A Tensor based Approach using Multilinear SVD for Hand Gesture Recognition from sEMG signals

Abstract:

With the increasing number of sensors/ channels, hand gesture recognition from multiple channels has attracted the attention of the researchers in recent years. The analysis of a variety of gestures is still a challenging task in real-time applications such as in wearable devices because of the large number of channels used. This paper proposes a tensor-based approach using multilinear singular value decomposition (MLSVD) for hand gesture recognition where all available channels were used during training whereas only a single channel was used for recognition of new gestures. Tensor decompositions have very limited use in gesture recognition using surface Electromyography (sEMG) despite these signals naturally have multi-way structures. The sEMG data of different subjects were first segmented to reshape it as a fourth-order tensor of the form channels × time × gestures × subjects. The MLSVD was applied to model the tensor and extract features, which were then fed into various classifiers such as support vector machine (SVM), K-nearest neighbors (KNN), TreeBagger (TB), and dictionary learning (DL) classifiers in order to compare their performance. The proposed method was evaluated on three publicly available databases (NinaPro, CapgMyo (DB-a, DB-b and DB-c), CSL-HDEG) by performing intra-session, inter-session and inter-subject evaluations on each database.

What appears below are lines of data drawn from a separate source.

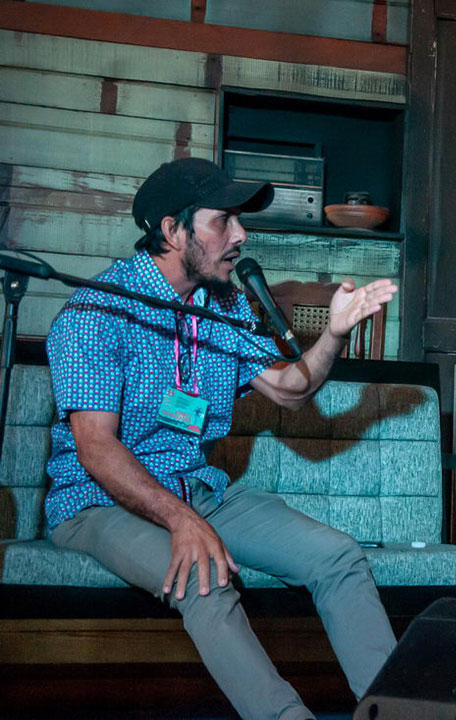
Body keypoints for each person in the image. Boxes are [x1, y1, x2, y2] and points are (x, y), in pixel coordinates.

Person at [44, 157, 399, 720]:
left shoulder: (221, 307)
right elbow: (96, 449)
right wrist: (183, 523)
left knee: (337, 557)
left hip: (199, 492)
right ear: (171, 230)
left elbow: (290, 390)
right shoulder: (96, 311)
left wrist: (332, 334)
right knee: (205, 582)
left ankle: (400, 714)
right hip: (100, 501)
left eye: (240, 221)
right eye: (224, 221)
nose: (241, 235)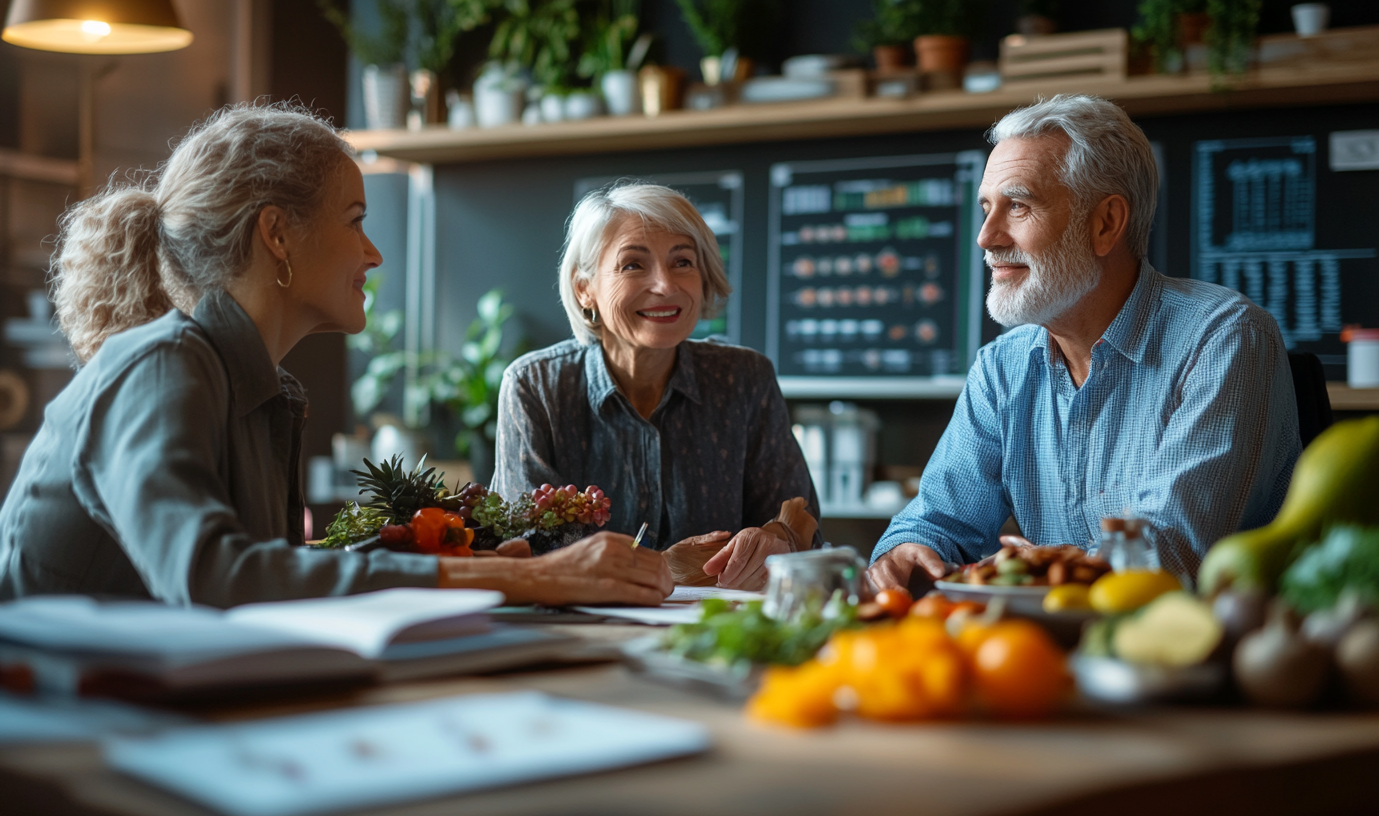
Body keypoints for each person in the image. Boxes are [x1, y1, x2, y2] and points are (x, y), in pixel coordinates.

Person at [0, 104, 671, 608]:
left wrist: (453, 558)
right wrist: (522, 577)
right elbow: (214, 575)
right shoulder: (161, 364)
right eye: (355, 220)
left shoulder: (265, 391)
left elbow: (271, 574)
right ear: (277, 234)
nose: (374, 253)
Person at [868, 94, 1303, 593]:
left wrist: (1041, 570)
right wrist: (907, 550)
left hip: (1198, 654)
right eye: (987, 208)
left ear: (1105, 224)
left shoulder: (1225, 338)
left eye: (1019, 205)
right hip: (1044, 650)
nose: (986, 237)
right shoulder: (1001, 368)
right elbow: (934, 521)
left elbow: (1173, 556)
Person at [493, 182, 820, 591]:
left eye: (683, 262)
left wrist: (777, 542)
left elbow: (806, 531)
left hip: (721, 633)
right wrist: (661, 567)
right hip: (579, 631)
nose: (665, 285)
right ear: (585, 289)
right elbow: (523, 553)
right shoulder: (535, 386)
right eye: (633, 265)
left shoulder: (744, 379)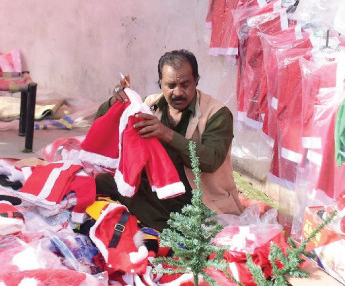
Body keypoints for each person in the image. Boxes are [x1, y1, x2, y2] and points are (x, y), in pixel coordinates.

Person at [95, 49, 244, 231]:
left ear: (196, 80)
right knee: (101, 182)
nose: (178, 92)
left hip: (198, 199)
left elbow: (210, 161)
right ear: (160, 84)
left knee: (182, 227)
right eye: (171, 85)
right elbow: (105, 124)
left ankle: (165, 228)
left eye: (185, 84)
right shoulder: (150, 104)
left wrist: (166, 134)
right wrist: (115, 102)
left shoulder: (217, 114)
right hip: (159, 189)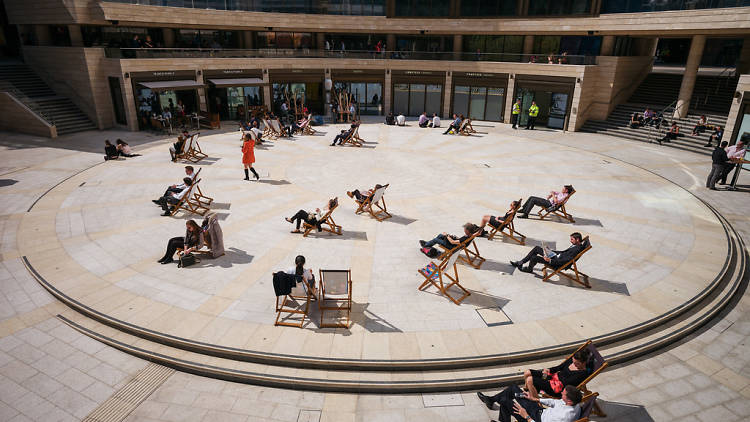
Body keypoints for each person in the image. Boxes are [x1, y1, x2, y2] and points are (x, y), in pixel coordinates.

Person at [476, 384, 583, 422]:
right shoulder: (575, 403)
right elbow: (554, 402)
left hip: (534, 419)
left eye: (563, 394)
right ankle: (491, 400)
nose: (561, 393)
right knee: (514, 389)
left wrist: (526, 416)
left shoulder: (564, 417)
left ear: (569, 400)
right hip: (539, 411)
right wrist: (534, 399)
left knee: (505, 401)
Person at [522, 349, 592, 400]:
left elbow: (566, 384)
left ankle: (537, 402)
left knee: (530, 380)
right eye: (573, 362)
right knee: (527, 372)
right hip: (551, 378)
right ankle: (527, 391)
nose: (574, 364)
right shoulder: (572, 360)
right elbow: (559, 367)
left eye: (577, 363)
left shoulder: (582, 373)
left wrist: (547, 380)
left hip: (556, 388)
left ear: (584, 362)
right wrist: (548, 370)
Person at [510, 232, 585, 273]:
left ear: (577, 239)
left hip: (556, 262)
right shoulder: (576, 245)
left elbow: (567, 260)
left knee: (534, 258)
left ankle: (529, 269)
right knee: (537, 248)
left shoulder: (576, 249)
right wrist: (551, 251)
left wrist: (550, 260)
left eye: (572, 239)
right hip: (555, 256)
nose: (570, 241)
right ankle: (521, 262)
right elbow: (563, 252)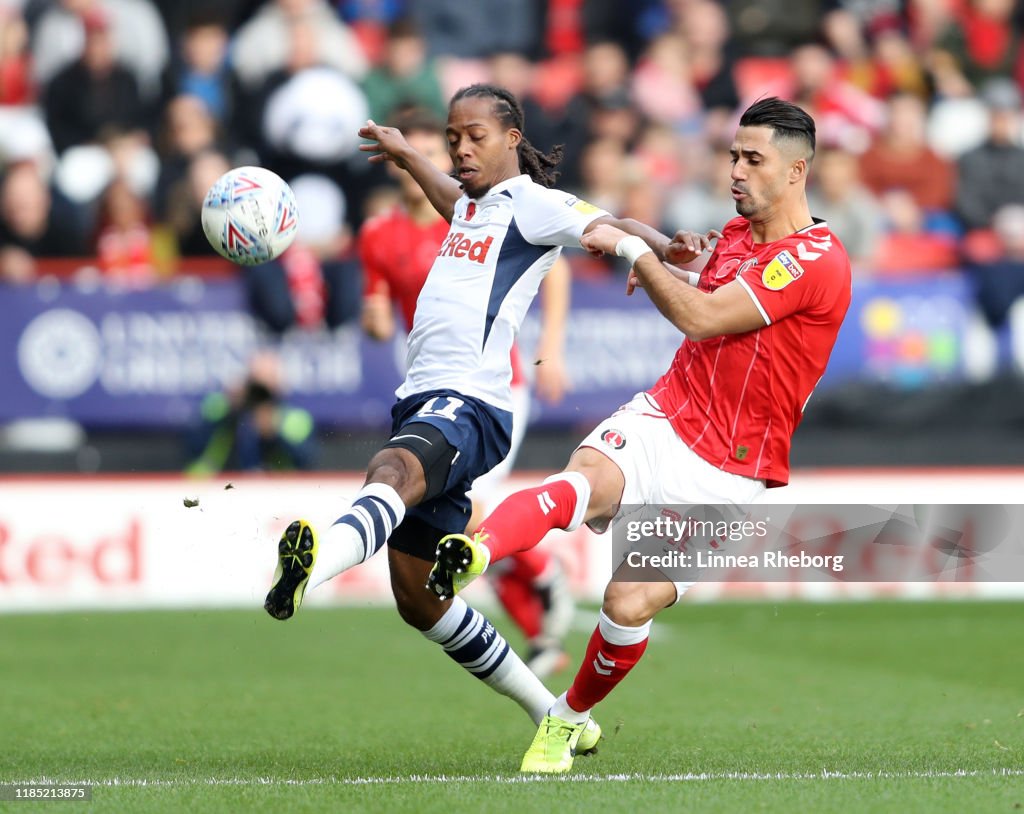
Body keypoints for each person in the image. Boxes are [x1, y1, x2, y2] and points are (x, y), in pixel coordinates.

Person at [429, 97, 853, 773]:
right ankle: (473, 554)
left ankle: (565, 720)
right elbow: (700, 288)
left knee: (627, 601)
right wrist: (670, 267)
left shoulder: (815, 259)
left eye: (753, 159)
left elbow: (707, 318)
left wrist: (636, 252)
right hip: (665, 413)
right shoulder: (736, 237)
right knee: (581, 484)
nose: (736, 171)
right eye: (732, 156)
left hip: (730, 470)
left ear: (797, 171)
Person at [263, 83, 676, 750]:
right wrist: (405, 155)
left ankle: (317, 564)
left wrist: (662, 246)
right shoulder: (475, 206)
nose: (459, 148)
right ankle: (556, 715)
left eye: (473, 136)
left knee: (393, 468)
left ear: (512, 138)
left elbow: (609, 225)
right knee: (419, 598)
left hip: (474, 402)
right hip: (426, 394)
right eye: (453, 137)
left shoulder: (536, 205)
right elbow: (451, 201)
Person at [358, 108, 575, 678]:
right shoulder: (380, 233)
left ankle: (542, 584)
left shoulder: (473, 211)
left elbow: (554, 262)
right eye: (441, 145)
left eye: (453, 144)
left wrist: (552, 344)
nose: (452, 158)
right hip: (428, 380)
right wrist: (375, 318)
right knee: (453, 523)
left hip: (490, 387)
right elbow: (376, 303)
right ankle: (536, 612)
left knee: (468, 511)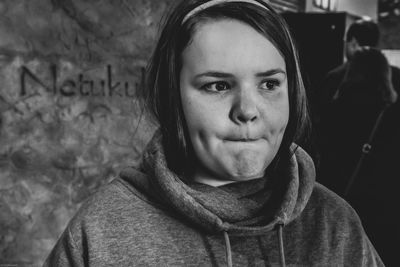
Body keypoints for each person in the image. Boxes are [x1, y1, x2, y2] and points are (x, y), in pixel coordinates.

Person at [43, 0, 384, 266]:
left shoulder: (333, 224)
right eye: (218, 85)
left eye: (269, 84)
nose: (248, 110)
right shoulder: (102, 232)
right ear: (171, 98)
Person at [318, 47, 399, 266]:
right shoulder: (392, 115)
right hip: (387, 212)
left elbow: (323, 161)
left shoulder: (333, 111)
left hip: (344, 203)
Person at [318, 18, 400, 113]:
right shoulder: (397, 75)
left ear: (353, 42)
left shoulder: (335, 77)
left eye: (345, 41)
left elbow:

The experimental results indicated that the proposed method achieved the best accuracy (Acc) using DL, achieving Acc of 77.6% and 89.6% with CapgMyo DB-b and CSL-HDEMG databases, respectively, during inter-session evaluation, and 75.2%, 75.4%, 68.3%, and 67.7% with NinaPro, CapgMyo DB-b, CapgMyo DB-c, and CSL-HDEMG databases, respectively, during inter-subject evaluation. The proposed method performed better during both inter-session and inter-subject evaluations than the state-of-the-art methods.